*** TASK DATA ***

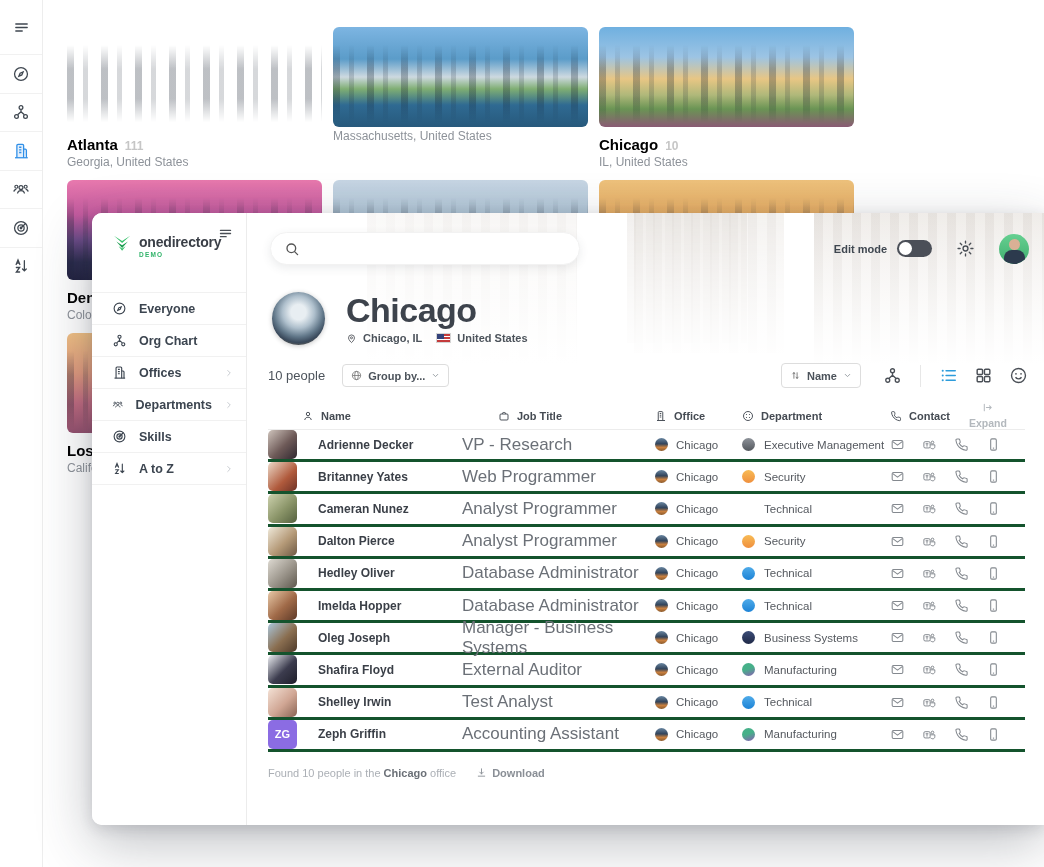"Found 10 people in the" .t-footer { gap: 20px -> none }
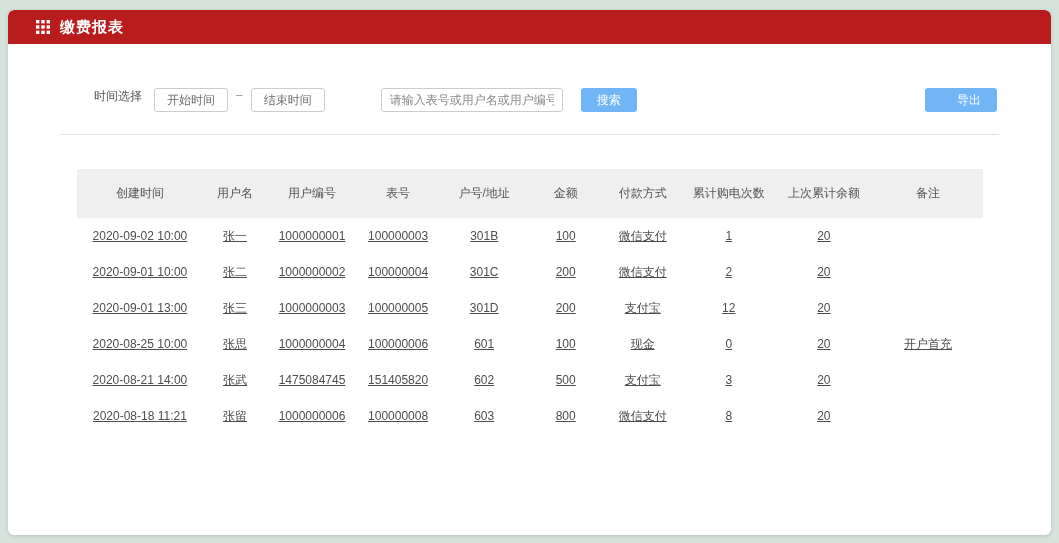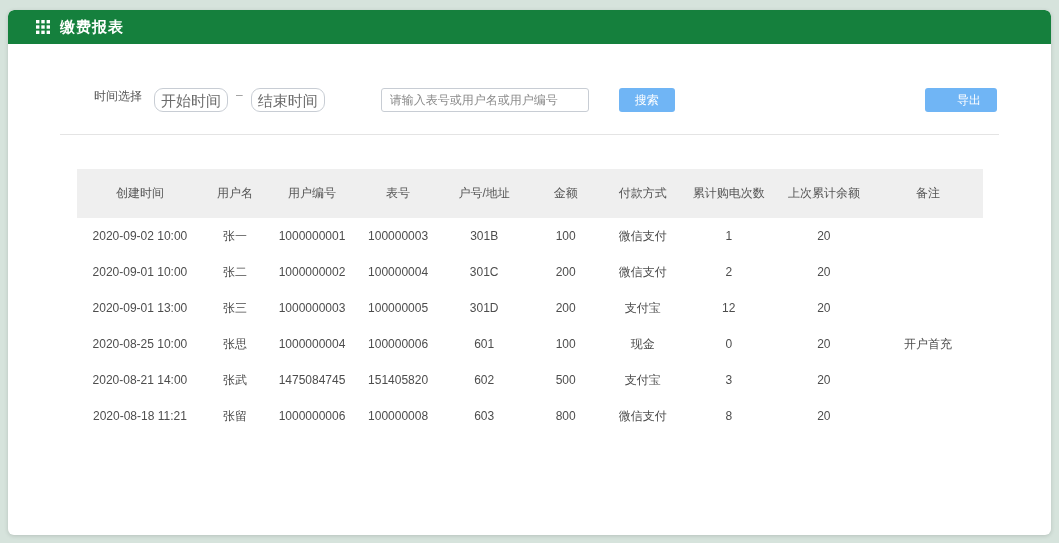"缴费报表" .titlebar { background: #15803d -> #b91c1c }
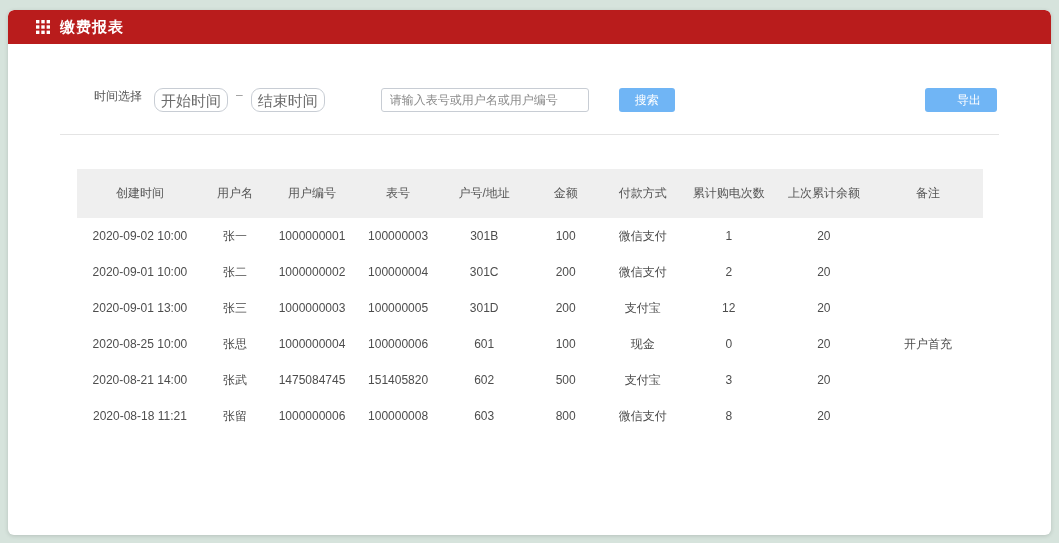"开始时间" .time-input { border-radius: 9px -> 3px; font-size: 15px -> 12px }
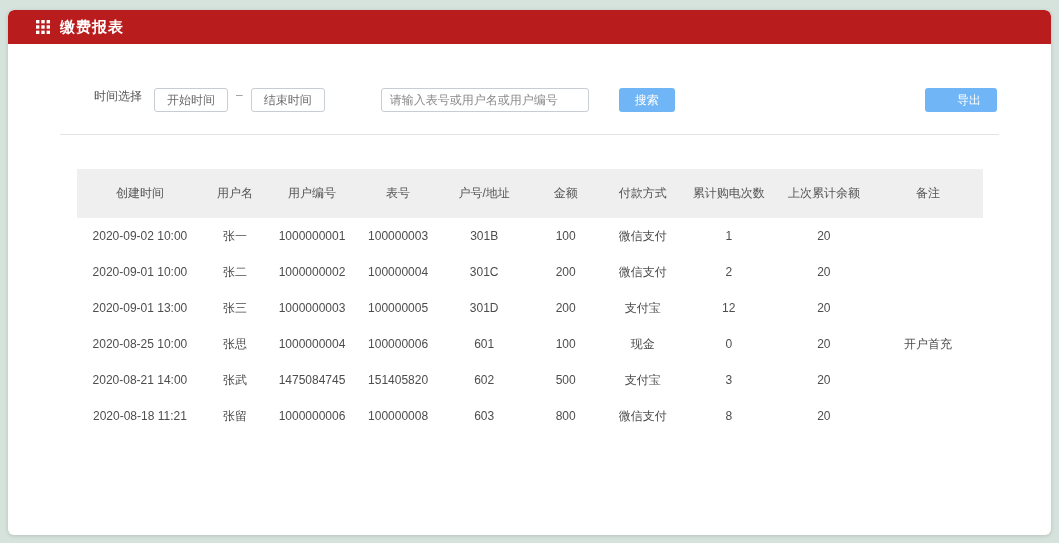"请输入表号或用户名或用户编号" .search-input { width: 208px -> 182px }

***
*** TASK DATA ***

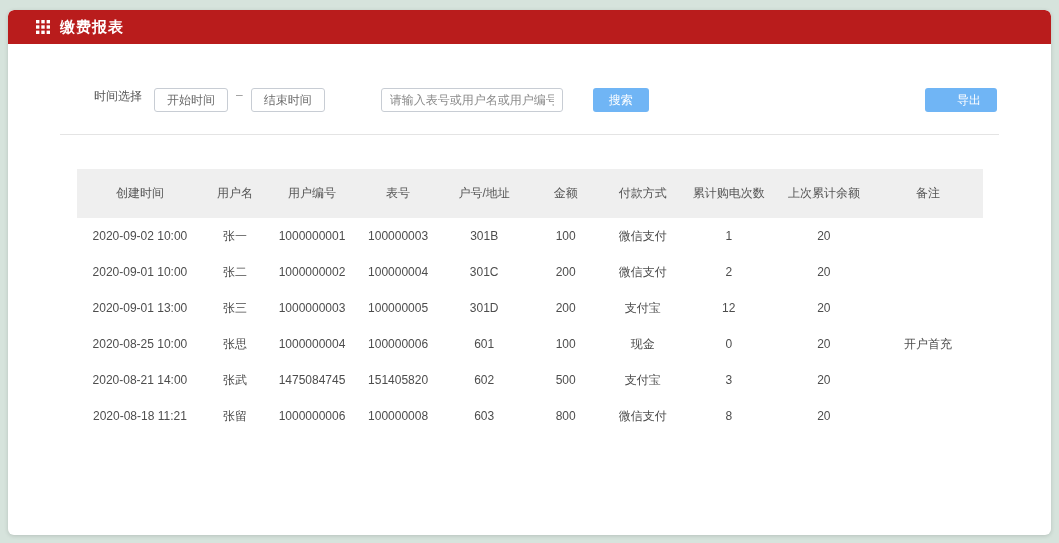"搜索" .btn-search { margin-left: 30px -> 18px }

***

> HOW TO COMPLETE THIS TASK: Of all the material above, only the lines from the one that has "10 people in" down to the one that has "width: 208px ->" are to be written out, exactly and with both ends included. Pictures are skipped.

> EXERCISE RESULT:
"Found 10 people in the" .t-footer { gap: 20px -> none }
"缴费报表" .titlebar { background: #15803d -> #b91c1c }
"开始时间" .time-input { border-radius: 9px -> 3px; font-size: 15px -> 12px }
"请输入表号或用户名或用户编号" .search-input { width: 208px -> 182px }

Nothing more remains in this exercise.